Tova develops a bond with Marcellus, the aquarium’s resident giant Pacific octopus. Over the course of the narrative, Tova confides in Marcellus as she reflects on her past, tormented by her son’s disappearance decades ago, and frets about her uncertain future as an older woman living alone. As their connection grows, she helps Marcellus find some freedom, as he escapes from his tank each night to wander around the aquarium and feast on the inhabitants of other exhibits.
Van Pelt spent several years rewriting the first few chapters, until she and a writing partner made a pact to finish their books. She wrote the bulk of it in 2020 during the height of the pandemic, when she was home with her children, then 4 and 6.
In November 2020, she sent a query to several agents. One of them, Kristin Nelson, wrote back immediately. “My assistant reached out to me and said, ‘This query came in today, and it’s either brilliant or it’s bananas because there’s a talking octopus,’ ” Nelson recalled.

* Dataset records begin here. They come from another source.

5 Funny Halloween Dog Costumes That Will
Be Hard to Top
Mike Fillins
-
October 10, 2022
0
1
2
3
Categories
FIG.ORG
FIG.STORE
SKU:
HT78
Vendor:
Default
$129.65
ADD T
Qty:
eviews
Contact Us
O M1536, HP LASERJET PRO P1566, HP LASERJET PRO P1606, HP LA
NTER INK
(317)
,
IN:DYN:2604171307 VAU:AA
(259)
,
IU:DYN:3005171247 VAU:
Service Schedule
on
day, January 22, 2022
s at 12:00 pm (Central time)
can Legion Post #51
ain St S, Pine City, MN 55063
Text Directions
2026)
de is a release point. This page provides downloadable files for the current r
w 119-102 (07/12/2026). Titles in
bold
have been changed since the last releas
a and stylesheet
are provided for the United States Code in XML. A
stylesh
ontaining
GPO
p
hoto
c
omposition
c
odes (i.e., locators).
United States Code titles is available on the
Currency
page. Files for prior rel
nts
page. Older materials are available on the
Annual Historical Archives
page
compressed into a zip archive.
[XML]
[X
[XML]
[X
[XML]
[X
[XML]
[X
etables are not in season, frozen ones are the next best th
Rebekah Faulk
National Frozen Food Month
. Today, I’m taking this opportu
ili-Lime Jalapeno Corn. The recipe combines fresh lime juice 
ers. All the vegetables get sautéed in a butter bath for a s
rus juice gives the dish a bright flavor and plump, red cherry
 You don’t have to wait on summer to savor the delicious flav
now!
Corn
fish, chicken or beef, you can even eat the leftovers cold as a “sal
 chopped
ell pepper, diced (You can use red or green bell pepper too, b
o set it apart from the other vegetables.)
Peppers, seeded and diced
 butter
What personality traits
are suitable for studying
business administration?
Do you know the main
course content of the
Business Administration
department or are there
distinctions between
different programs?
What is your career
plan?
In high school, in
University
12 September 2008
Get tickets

The first chapter opens from Marcellus’ perspective, as he rails against the tedium of his life in captivity, and Helen Atsma, Ecco’s publisher, was immediately won over. Ecco bought the novel in an auction, with a six-figure advance, and positioned it as one of the publisher’s big debuts of 2022.
The novel had a strong start that May, with robust orders from independent stores, Target and Barnes & Noble. It got a boost when Jenna Bush selected it for her “Read with Jenna” book club. It was an Indie Next List pick, a compilation of anticipated new books put out by independent bookstores, and it hit the New York Times bestseller list in its first week of publication. The attention was thrilling and nerve-wracking for Van Pelt, who had been a stayat-home mother and was unaccustomed to making public appearances.
Shortly after its release, the momentum died down. The novel fell off the Times list after a week, and sales mostly stagnated over the summer.
Months later, in the approach to the holidays, it landed on several “best of 2022” lists, and demand began to pick up again. It became a favorite among book clubs, and Van Pelt did events with hundreds of book clubs, bookstores and literary festivals.
Hardcover sales have been so strong that Ecco has put off issuing a paperback edition, which is now tentatively scheduled for winter 2025. Booksellers expect that “Remarkably Bright Creatures” will have another sales spike when the paperback is released and if a screen adaptation is made (a movie is in development with Anonymous Content and Clubhouse Pictures).
In the meantime, Van Pelt, who lives outside Chicago, has continued to give talks and meet with book clubs and readers. Often, when she makes a visit to a bookstore or library for an appearance, she is told that readers have been clamoring for “that octopus book.”
“I should have called it ‘that octopus book,’ ” Van Pelt said. “That would have been a better title.”